| WORK REQUIRED |
Copy out, character for character, the part of the material that opens with the line containing "NUMINBLOCK, READTIME, TFTIME, TFRESP, RECALLED" and closes with the line containing "Count the number of data", with both of those lines included.

| RECORDS |

========================================

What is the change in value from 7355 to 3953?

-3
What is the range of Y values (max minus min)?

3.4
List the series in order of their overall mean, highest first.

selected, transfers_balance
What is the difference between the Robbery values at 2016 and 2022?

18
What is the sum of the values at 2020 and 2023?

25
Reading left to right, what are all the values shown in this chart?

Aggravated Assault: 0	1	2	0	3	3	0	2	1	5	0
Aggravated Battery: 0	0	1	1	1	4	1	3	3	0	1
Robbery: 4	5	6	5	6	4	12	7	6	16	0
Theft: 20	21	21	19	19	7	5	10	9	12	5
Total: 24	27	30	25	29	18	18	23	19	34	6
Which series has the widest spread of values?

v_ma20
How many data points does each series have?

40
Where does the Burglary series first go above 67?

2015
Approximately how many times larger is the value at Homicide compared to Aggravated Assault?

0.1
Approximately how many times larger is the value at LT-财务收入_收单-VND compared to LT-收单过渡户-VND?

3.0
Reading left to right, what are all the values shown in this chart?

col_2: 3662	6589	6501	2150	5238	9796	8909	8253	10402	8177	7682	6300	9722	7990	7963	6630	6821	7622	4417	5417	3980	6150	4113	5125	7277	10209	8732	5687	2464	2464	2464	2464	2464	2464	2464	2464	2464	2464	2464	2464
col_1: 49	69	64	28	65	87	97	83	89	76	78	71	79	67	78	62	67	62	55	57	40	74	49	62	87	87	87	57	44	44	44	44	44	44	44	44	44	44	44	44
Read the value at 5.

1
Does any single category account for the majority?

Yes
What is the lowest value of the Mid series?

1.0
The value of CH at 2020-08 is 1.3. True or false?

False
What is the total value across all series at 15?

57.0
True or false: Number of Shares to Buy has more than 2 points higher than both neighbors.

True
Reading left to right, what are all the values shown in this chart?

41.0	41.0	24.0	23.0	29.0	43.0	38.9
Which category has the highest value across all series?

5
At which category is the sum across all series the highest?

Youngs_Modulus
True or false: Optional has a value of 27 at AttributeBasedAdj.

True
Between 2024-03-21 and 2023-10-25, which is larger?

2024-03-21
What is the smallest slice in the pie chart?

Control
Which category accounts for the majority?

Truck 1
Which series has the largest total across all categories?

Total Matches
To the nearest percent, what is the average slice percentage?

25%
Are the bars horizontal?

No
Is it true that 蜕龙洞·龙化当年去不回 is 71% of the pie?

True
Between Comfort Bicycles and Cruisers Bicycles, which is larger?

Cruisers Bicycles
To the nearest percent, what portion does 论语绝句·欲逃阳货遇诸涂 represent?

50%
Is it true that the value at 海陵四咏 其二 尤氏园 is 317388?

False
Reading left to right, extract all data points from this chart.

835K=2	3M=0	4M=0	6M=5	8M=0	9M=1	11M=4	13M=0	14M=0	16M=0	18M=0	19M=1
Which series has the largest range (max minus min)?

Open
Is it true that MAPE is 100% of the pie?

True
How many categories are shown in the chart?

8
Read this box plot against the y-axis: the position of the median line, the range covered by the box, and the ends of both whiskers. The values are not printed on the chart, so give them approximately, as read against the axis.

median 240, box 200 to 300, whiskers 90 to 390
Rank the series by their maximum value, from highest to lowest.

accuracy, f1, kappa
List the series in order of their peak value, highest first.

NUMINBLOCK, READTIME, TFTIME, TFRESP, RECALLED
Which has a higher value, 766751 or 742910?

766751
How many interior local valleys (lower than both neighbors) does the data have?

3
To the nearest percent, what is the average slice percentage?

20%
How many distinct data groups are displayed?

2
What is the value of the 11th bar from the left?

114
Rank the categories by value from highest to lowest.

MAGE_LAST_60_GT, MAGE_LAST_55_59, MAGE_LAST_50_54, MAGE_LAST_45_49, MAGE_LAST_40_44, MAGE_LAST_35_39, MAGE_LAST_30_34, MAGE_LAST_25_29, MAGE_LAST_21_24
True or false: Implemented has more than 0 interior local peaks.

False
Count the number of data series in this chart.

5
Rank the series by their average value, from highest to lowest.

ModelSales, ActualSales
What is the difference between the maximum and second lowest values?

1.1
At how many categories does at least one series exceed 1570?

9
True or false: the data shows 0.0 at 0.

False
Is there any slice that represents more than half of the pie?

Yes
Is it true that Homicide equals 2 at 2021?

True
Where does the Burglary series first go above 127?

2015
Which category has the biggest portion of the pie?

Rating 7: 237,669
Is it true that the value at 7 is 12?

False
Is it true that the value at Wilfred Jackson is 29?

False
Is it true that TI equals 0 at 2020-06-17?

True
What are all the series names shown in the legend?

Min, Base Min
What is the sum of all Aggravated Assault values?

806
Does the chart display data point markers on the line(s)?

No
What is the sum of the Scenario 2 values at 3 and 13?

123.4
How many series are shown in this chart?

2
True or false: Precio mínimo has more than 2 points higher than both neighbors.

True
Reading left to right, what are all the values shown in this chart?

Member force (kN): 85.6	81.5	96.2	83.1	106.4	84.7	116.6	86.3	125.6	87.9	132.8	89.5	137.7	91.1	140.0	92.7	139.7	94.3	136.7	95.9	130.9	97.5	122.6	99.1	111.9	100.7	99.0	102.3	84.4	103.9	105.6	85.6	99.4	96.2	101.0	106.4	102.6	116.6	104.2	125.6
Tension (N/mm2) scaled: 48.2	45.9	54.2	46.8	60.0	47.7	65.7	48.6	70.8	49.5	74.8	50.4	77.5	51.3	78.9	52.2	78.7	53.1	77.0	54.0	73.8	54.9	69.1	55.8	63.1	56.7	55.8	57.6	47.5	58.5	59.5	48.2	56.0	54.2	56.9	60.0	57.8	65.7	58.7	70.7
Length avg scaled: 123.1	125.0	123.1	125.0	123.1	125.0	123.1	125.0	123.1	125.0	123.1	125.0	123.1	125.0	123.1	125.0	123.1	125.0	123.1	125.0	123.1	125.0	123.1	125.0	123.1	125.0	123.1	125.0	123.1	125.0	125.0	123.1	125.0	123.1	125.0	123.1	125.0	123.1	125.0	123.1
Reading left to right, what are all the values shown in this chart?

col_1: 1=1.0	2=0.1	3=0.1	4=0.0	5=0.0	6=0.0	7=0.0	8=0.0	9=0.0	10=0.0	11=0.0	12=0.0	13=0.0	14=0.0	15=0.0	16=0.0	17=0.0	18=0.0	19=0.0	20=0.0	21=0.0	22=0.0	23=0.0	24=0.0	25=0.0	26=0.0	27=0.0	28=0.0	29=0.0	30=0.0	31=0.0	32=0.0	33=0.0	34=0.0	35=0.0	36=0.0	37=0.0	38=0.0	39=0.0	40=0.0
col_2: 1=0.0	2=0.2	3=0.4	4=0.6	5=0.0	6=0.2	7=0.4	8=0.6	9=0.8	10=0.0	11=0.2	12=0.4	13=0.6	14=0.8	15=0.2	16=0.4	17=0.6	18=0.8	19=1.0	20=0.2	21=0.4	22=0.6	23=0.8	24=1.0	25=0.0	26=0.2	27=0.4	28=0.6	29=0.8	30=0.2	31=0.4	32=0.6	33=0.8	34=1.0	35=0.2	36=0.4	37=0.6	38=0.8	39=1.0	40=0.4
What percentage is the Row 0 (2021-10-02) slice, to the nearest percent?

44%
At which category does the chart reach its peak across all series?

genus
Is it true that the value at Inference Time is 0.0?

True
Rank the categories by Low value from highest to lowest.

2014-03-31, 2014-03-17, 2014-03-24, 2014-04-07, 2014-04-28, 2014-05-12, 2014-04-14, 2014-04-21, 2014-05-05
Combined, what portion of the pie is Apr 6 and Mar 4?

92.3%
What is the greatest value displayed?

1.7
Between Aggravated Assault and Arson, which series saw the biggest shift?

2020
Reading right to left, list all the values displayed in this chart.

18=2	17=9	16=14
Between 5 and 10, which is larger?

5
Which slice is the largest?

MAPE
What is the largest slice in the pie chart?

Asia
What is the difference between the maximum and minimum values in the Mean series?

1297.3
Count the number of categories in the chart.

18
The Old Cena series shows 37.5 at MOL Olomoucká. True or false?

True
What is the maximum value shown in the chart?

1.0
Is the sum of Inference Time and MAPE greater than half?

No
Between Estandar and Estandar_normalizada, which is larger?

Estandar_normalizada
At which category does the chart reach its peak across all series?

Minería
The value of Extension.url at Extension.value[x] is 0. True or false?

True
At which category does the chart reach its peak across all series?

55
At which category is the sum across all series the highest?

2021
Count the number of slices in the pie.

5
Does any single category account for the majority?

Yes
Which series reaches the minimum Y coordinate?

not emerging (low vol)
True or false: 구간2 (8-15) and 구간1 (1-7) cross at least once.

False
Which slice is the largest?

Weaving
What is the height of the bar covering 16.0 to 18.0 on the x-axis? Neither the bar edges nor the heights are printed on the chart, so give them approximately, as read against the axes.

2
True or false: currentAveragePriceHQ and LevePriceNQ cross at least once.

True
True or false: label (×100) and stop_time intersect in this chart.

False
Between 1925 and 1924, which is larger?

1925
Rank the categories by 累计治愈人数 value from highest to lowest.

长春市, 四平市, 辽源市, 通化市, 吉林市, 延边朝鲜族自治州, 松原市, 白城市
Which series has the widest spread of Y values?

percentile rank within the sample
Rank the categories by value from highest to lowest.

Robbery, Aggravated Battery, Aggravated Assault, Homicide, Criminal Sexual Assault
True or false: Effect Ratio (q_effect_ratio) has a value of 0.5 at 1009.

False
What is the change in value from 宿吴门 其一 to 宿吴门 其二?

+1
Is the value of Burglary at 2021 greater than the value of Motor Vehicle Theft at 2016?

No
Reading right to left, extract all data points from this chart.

========================================

| FINISHED EXERCISE |
NUMINBLOCK, READTIME, TFTIME, TFRESP, RECALLED
Which has a higher value, 766751 or 742910?

766751
How many interior local valleys (lower than both neighbors) does the data have?

3
To the nearest percent, what is the average slice percentage?

20%
How many distinct data groups are displayed?

2
What is the value of the 11th bar from the left?

114
Rank the categories by value from highest to lowest.

MAGE_LAST_60_GT, MAGE_LAST_55_59, MAGE_LAST_50_54, MAGE_LAST_45_49, MAGE_LAST_40_44, MAGE_LAST_35_39, MAGE_LAST_30_34, MAGE_LAST_25_29, MAGE_LAST_21_24
True or false: Implemented has more than 0 interior local peaks.

False
Count the number of data series in this chart.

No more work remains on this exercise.